[The Bravest of the Brave by G. A. Henty]@TWC D-Link bookThe Bravest of the Brave CHAPTER VII: BARCELONA 9/24
Jack was sincerely attached to his generous and eccentric chief, and the general was gratified by the young officer's readiness at all times and hours to come to him and write from his dictation the long letters and dispatches which he sent home.
He saw, too, that he was thoroughly trustworthy, and could be relied upon to keep absolute silence as to the confidences which he made him. In the midst of all these quarrels and disputes the siege was carried on in a languid manner.
A battery of fifty heavy guns, supplied by the ships and manned by seamen, was placed upon a rising ground flanked by two deep ravines, and on several of the adjacent hills batteries of light field guns had been raised.
Three weeks were consumed in these comparatively unimportant operations, and no real advance toward the capture of the place had been effected.

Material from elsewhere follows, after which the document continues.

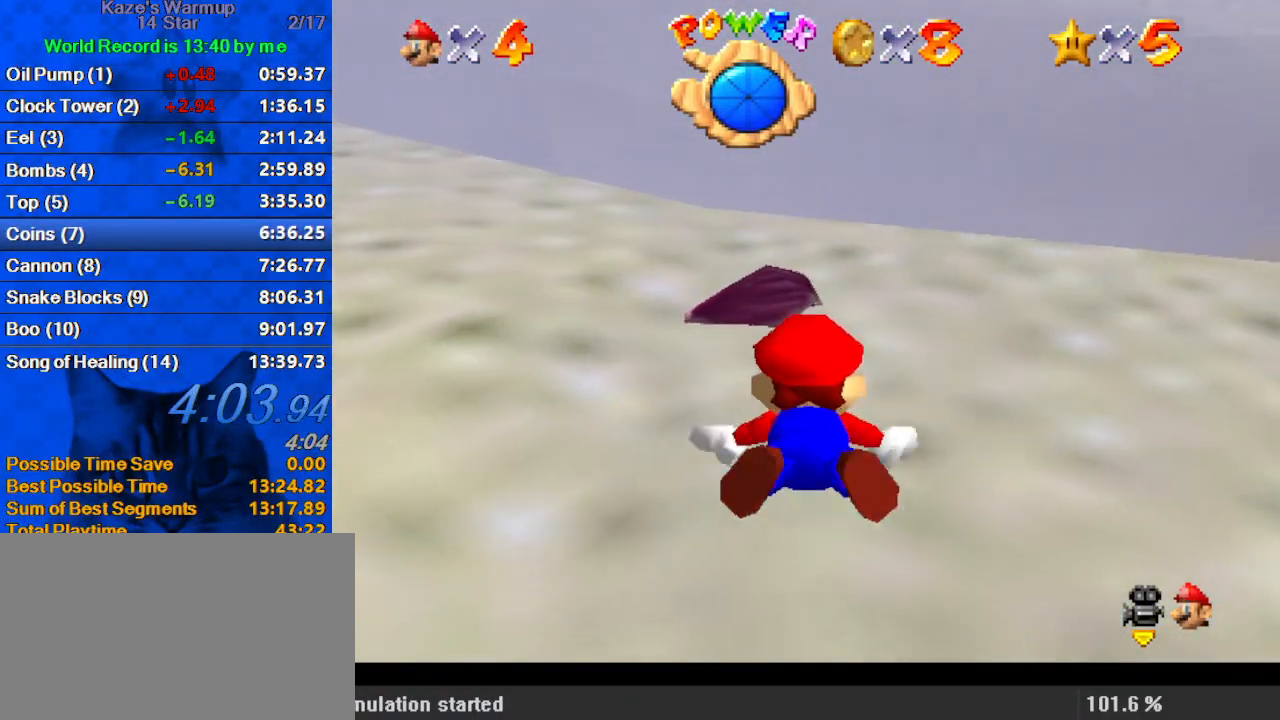
{"keys": ["shift"], "events": [[33, "shift", "up"], [133, "left", "down"], [233, "up", "up"], [267, "left", "up"], [400, "shift", "down"]]}
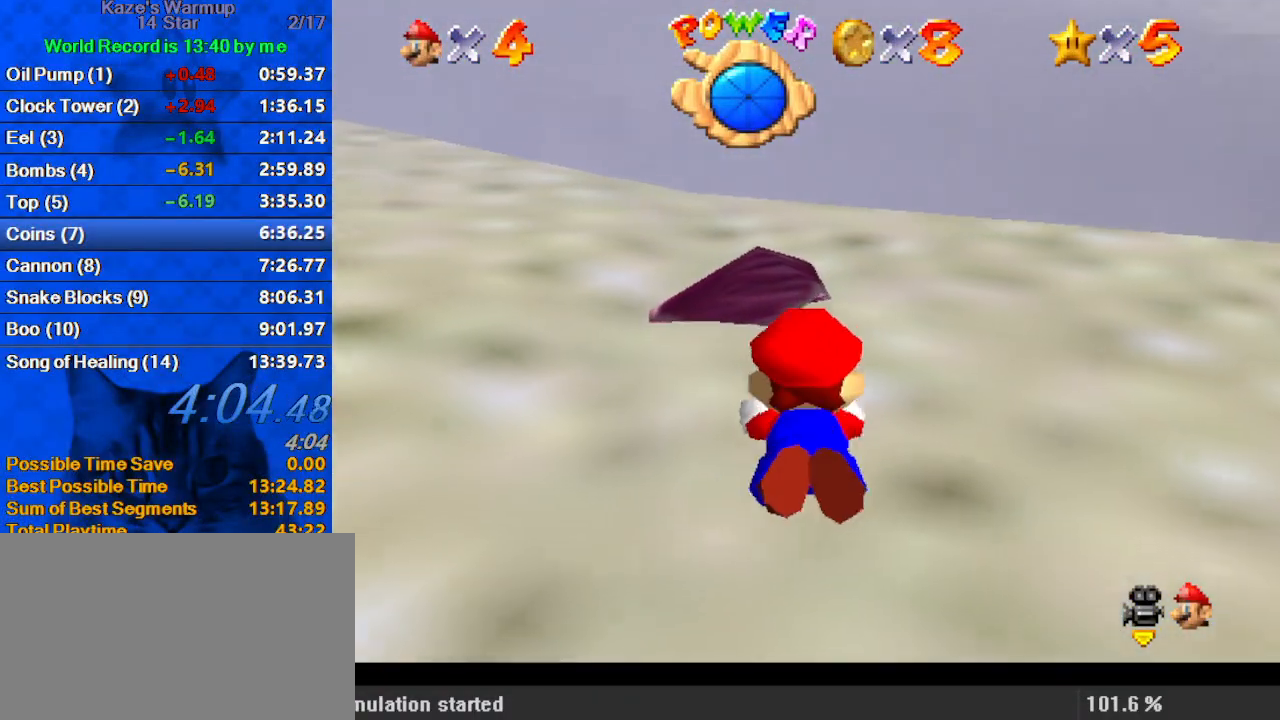
{"keys": ["ctrl", "left", "up"], "events": [[200, "left", "down"], [200, "shift", "up"], [200, "up", "down"], [367, "left", "up"], [367, "up", "up"], [467, "ctrl", "down"], [500, "left", "down"], [500, "up", "down"]]}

Something like a blockade, however, had been established, for the Catalan peasants guarded vigilantly every approach to the town. The officers of the fleet were no less discontented than their brethren on shore at the feeble conduct of the siege, and had they been consulted they would have been in favor of a direct attack upon the city with scaling ladders, as if they had been about to board a hostile ship. But Peterborough and his officers were well aware that such an attack against a city defended by a superior force would be simple madness, and even an attack by regular approaches, with the means and labor at their disposal, would have had no chance of success.